Dodson Hotel (25 E. Hastings St): A 71-unit SRO revitalized by Anhart in 2004. While the building is owned by Anhart (via the Dodson Foundation), it is operated by Community Builders Group under their "Whole Life Housing" model.

===Parent and Child Development Services===
In 2006, Community Builders developed an initiative that supports at-risk children and parents in Greater Vancouver with housing and independent living assistance. Parent and Child Development Services is cost-effective and privately funded. The initiative provides an alternative to government-funded support services for parents and children.

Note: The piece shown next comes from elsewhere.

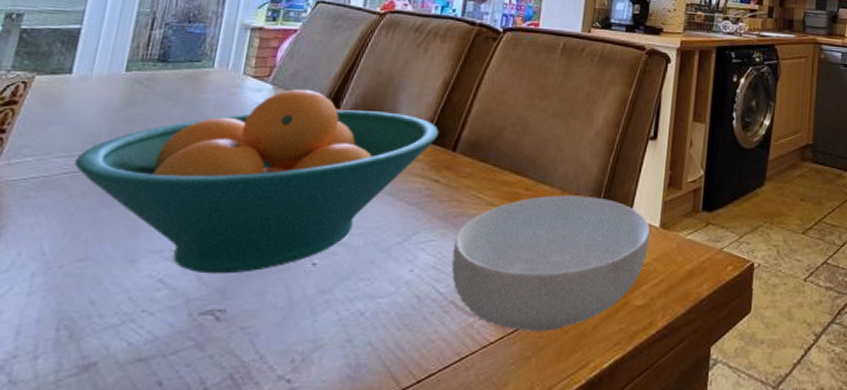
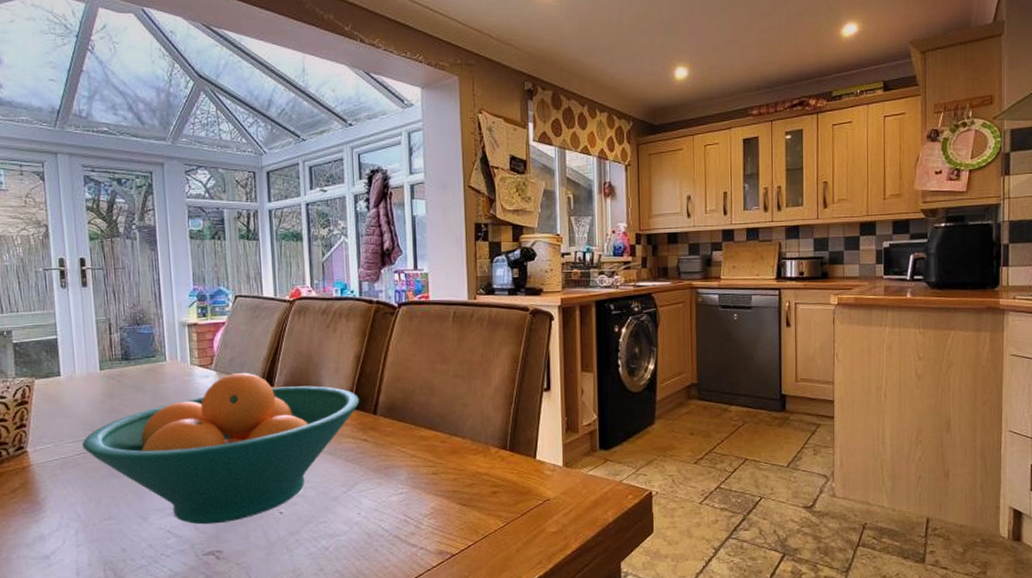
cereal bowl: present [451,195,651,331] -> none [389,443,556,557]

===International relief and development===
Community Builders previously operated internationally in Haiti, Kenya, Zambia, Tanzania, Democratic Republic of the Congo, and El Salvador. These efforts began in 1998 and included field visits to areas of extreme poverty, as well as project design and implementation.

== Partnerships ==
Community Builders Group maintains a long-standing development partnership with Anhart (formerly the Anhart Foundation). In this model, Anhart typically revitalizes or develops the real estate assets, while Community Builders Group manages the daily operations and support services. Key collaborative projects include the Dodson Hotel and the 2018 mixed-income development at 179 Main Street.

== Sociological modeling of emergence ==
Community Builders has pioneered research in a sociological modeling of emergence and has observed the effects of self-organization on groups of marginalized persons.

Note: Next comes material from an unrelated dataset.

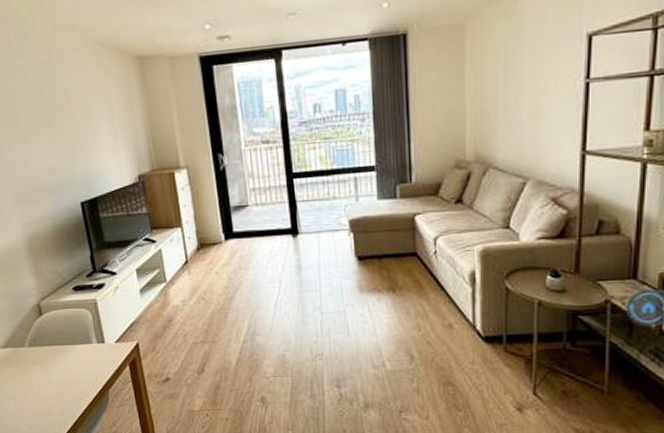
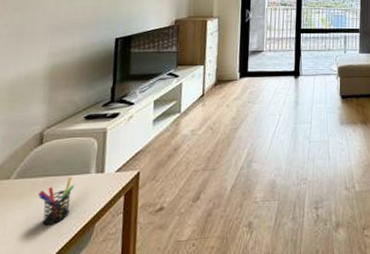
pen holder: none [51,346,83,389] -> present [37,177,75,226]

A 2005, the Community Builders' research initiative entitled "A Sociological Modeling of Emergence" performed a longitudinal survey of 140 persons at risk to homelessness in Vancouver's Downtown Eastside. The study established a Gold Standard of best practices for privately owned rooming houses and found that tenants experienced a 40-60% reduction in addiction and mental illness rates following a six-month stay in rooming houses which utilized best practices.

Another research paper entitled "Emergent models of wellness: a case study of management practices in single occupant hotels of Vancouver CA" (Alexiuk, M.D., Wiebe, G.K. And Pizzi, N.J.) was submitted to the Canadian Conference on Electrical and Computer Engineering, 2005.

Alexiuk, Wiebe and Pizzi utilized results of the aforementioned longitudinal study and argued that "The theory of emergence has become a useful framework for exploring salient features of dynamical systems. This framework provides insight into hitherto intractable problems in sociology and economics. One such problem is the definition of a mathematical model of homelessness that enables policy evaluation with respect to the holistic wellness of the impacted individuals. Swarm simulations provide numerical and visual results to the researcher allowing both quantitative and intuitive hypothesis testing. This paper defines a basic swarm model of homelessness, details some initial experiments and provides justification for a dynamical systems model."

Suggested reading on the Community Builders website includes: Harold Morowitz (The Emergence of Everything) and the descriptions of self-organizing societies by Jane Jacobs (The Death and Life of Great American Cities) and Deborah Gordon (Ants at Work).